Texte
- - - - -
Le footballeur international marocain Achraf Hakimi, joueur du Paris Saint-Germain, est renvoyé devant une juridiction pénale française pour des faits de viol présumés. L’information, confirmée mardi par Agence France-Presse, s’inscrit dans une procédure ouverte après une plainte déposée en février 2023. L’enjeu est judiciaire, mais aussi symbolique, dans un contexte de vigilance accrue sur les violences sexuelles impliquant des personnalités publiques.
Le parquet de Nanterre a confirmé mardi, le renvoi en procès du joueur, selon l’AFP, qui cite à la fois l’avocate de l’intéressé et l’institution judiciaire. Les faits reprochés remonteraient à février 2023 et auraient eu lieu à Nanterre, en région parisienne. Le renvoi signifie que les magistrats estiment les charges suffisantes pour qu’un tribunal se prononce, sans préjuger de l’issue du dossier.
Selon des éléments rendus publics à l’époque, une jeune femme avait déposé plainte, affirmant avoir été agressée sexuellement au domicile du joueur. Une information judiciaire avait été ouverte dans la foulée, confiée à un juge d’instruction, comme le prévoit la procédure française pour les crimes. Depuis, l’enquête a consisté en auditions, analyses techniques et confrontations, sous le contrôle de la justice. Aucune décision de culpabilité n’a été prise à ce stade.
La défense du joueur conteste les accusations. Son avocate a indiqué, dans des déclarations rapportées par l’AFP, que son client niait les faits et entendait faire valoir ses droits devant le tribunal. Elle souligne le principe de la présomption d’innocence et affirme que les éléments à charge seraient contestables. De son côté, le parquet rappelle que le renvoi en procès découle d’une appréciation juridique des charges, et non d’un jugement sur le fond.
- - - - -
Consignes
1. Recopiez tel quel le passage de l'article sur Achraf Hakimi qui va de « Le parquet de » jusqu'à « à ce stade. ».
2. Écrivez la suite de l'article sur le renvoi en procès d'Achraf Hakimi, en partant de sa dernière phrase.

Données fournies
- - - - -
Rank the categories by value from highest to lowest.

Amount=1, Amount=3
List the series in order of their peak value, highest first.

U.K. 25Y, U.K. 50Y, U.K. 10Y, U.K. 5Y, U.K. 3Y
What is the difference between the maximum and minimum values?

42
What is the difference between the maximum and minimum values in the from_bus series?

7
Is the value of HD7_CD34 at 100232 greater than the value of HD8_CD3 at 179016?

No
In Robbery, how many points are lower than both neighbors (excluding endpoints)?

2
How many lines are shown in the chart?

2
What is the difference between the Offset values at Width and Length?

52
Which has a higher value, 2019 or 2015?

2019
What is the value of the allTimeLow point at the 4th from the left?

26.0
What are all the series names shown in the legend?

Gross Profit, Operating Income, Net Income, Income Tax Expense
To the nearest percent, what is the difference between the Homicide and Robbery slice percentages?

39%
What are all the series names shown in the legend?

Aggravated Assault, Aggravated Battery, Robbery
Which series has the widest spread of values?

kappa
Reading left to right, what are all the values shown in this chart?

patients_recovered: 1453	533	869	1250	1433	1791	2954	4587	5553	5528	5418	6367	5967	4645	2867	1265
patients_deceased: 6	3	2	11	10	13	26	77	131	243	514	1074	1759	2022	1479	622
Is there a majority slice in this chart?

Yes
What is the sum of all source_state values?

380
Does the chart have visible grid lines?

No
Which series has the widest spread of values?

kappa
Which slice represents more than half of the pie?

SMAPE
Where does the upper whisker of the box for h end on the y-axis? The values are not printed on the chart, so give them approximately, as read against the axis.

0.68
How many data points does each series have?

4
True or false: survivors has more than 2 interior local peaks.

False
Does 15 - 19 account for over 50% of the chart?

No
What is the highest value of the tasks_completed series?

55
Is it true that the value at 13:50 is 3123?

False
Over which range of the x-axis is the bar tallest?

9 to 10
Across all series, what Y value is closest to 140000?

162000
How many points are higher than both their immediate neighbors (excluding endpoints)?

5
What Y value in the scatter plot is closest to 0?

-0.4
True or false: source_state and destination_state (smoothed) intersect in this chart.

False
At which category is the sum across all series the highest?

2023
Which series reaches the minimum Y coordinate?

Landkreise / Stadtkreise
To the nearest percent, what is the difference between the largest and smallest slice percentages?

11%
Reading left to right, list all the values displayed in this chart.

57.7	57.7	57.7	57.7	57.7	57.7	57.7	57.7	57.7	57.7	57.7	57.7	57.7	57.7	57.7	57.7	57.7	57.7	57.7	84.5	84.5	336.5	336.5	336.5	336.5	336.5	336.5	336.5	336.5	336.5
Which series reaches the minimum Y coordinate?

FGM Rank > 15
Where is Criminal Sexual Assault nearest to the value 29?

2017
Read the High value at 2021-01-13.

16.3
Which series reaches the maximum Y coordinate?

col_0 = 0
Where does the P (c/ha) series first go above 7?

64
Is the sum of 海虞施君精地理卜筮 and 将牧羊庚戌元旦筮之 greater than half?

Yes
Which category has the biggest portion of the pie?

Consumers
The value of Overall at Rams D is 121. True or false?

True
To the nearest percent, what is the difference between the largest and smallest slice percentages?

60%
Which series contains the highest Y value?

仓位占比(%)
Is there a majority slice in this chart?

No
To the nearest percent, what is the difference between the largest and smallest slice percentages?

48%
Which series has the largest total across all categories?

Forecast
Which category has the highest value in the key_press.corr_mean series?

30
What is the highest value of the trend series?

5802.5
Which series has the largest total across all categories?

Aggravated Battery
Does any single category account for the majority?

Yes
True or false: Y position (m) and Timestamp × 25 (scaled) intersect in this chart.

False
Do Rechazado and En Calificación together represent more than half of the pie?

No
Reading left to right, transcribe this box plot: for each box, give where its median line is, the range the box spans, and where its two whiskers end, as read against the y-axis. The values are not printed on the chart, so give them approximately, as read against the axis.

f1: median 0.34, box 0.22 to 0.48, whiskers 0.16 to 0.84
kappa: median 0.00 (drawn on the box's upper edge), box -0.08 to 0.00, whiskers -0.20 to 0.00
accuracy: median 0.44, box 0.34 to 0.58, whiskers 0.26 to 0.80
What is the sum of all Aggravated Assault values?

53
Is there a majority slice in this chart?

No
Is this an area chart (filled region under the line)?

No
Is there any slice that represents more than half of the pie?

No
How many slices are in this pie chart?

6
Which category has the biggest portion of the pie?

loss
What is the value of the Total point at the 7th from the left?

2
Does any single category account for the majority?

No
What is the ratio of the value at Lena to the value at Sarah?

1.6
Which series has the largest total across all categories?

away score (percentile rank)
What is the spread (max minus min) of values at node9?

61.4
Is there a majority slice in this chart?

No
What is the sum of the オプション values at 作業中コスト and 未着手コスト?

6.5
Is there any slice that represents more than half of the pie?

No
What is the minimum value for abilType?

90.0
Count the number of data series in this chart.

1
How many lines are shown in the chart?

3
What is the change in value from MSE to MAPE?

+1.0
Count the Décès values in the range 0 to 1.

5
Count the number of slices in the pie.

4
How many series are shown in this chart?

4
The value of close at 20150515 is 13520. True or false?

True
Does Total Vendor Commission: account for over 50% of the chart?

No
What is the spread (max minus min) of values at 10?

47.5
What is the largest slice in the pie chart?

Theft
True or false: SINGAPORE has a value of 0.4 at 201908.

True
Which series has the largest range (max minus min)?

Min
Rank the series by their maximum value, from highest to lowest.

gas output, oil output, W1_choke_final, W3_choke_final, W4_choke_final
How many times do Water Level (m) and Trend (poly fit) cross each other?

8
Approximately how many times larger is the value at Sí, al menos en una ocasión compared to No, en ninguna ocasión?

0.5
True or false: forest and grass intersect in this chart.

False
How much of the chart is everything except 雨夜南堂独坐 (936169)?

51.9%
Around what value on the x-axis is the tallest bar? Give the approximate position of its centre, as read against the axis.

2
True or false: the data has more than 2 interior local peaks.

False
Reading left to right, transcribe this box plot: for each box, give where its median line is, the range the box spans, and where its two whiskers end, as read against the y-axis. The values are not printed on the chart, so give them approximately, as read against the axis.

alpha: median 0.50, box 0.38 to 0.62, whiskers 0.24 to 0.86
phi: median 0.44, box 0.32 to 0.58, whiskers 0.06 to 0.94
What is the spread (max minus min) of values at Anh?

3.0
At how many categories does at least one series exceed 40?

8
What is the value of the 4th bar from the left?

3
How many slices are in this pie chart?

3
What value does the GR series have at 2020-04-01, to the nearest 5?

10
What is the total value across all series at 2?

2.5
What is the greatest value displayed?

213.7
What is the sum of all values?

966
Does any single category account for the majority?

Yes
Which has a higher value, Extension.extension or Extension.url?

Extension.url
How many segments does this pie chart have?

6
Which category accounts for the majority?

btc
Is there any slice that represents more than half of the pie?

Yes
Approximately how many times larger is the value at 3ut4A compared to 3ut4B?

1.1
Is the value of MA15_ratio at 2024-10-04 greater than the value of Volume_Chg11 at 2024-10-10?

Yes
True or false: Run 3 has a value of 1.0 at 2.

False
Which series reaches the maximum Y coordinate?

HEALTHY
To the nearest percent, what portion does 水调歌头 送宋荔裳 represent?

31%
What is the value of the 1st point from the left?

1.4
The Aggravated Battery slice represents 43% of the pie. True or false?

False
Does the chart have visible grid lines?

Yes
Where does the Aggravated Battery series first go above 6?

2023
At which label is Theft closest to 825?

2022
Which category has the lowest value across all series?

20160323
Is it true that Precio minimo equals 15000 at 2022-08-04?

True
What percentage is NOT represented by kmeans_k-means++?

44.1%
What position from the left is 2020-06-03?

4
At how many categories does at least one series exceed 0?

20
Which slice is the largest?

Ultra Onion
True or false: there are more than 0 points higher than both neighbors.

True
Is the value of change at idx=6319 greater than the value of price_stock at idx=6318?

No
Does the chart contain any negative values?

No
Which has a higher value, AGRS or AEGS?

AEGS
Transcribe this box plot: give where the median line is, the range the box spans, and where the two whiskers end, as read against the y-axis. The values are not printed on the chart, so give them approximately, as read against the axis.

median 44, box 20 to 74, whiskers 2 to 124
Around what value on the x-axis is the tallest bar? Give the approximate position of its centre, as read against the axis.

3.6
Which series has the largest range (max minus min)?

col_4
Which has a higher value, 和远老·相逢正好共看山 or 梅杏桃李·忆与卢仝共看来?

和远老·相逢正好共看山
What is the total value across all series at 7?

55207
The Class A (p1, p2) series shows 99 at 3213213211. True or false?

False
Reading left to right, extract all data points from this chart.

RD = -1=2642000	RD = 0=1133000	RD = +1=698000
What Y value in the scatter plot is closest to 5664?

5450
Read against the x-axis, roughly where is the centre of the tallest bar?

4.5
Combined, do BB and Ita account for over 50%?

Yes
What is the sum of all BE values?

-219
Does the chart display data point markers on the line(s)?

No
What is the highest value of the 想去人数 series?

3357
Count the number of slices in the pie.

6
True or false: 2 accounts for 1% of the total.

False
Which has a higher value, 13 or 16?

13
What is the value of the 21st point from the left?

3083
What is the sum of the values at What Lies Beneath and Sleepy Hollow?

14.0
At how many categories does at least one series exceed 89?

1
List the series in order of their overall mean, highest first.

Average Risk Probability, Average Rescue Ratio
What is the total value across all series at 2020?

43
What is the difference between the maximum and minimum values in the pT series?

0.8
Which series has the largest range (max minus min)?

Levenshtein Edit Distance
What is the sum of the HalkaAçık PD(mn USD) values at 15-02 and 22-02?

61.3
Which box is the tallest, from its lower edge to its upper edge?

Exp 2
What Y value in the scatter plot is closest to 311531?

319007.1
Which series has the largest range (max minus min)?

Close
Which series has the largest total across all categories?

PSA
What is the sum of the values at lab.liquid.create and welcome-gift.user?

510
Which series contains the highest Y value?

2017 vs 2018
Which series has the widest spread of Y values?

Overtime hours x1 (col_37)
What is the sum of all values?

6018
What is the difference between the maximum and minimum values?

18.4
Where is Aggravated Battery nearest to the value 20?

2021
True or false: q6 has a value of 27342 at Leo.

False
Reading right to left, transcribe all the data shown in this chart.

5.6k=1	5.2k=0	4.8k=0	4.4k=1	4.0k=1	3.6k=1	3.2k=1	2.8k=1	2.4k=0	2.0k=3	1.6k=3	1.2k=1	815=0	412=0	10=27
- - - - -
Réponses
1.
Le parquet de Nanterre a confirmé mardi, le renvoi en procès du joueur, selon l’AFP, qui cite à la fois l’avocate de l’intéressé et l’institution judiciaire. Les faits reprochés remonteraient à février 2023 et auraient eu lieu à Nanterre, en région parisienne. Le renvoi signifie que les magistrats estiment les charges suffisantes pour qu’un tribunal se prononce, sans préjuger de l’issue du dossier.
Selon des éléments rendus publics à l’époque, une jeune femme avait déposé plainte, affirmant avoir été agressée sexuellement au domicile du joueur. Une information judiciaire avait été ouverte dans la foulée, confiée à un juge d’instruction, comme le prévoit la procédure française pour les crimes. Depuis, l’enquête a consisté en auditions, analyses techniques et confrontations, sous le contrôle de la justice. Aucune décision de culpabilité n’a été prise à ce stade.

2.
Au-delà du cas individuel, l’affaire intervient dans un contexte de libération de la parole autour des violences sexuelles en France et en Europe, y compris dans le sport professionnel. Des associations de défense des victimes rappellent régulièrement la difficulté d’établir les faits et l’importance d’un traitement judiciaire rigoureux.
Des juristes soulignent, pour leur part, que les procédures impliquant des personnalités médiatiques requièrent une attention particulière afin d’éviter toute pression, médiatique ou sociale, sur le cours de la justice.
Sur le plan sportif, le club parisien n’a pas, à ce stade, communiqué officiellement sur les conséquences éventuelles pour le joueur, qui a continué à évoluer sur les terrains depuis l’ouverture de l’enquête. En France, le droit du travail et les règlements sportifs laissent aux employeurs une marge d’appréciation tant qu’aucune condamnation définitive n’est prononcée.
La date de l’audience et la composition de la juridiction appelée à juger l’affaire n’ont pas été rendues publiques. La suite de la procédure dépendra désormais du calendrier judiciaire. En attendant, la présomption d’innocence s’applique pleinement, tandis que l’affaire rappelle les enjeux de responsabilité, de justice et de transparence lorsque des figures publiques sont mises en cause.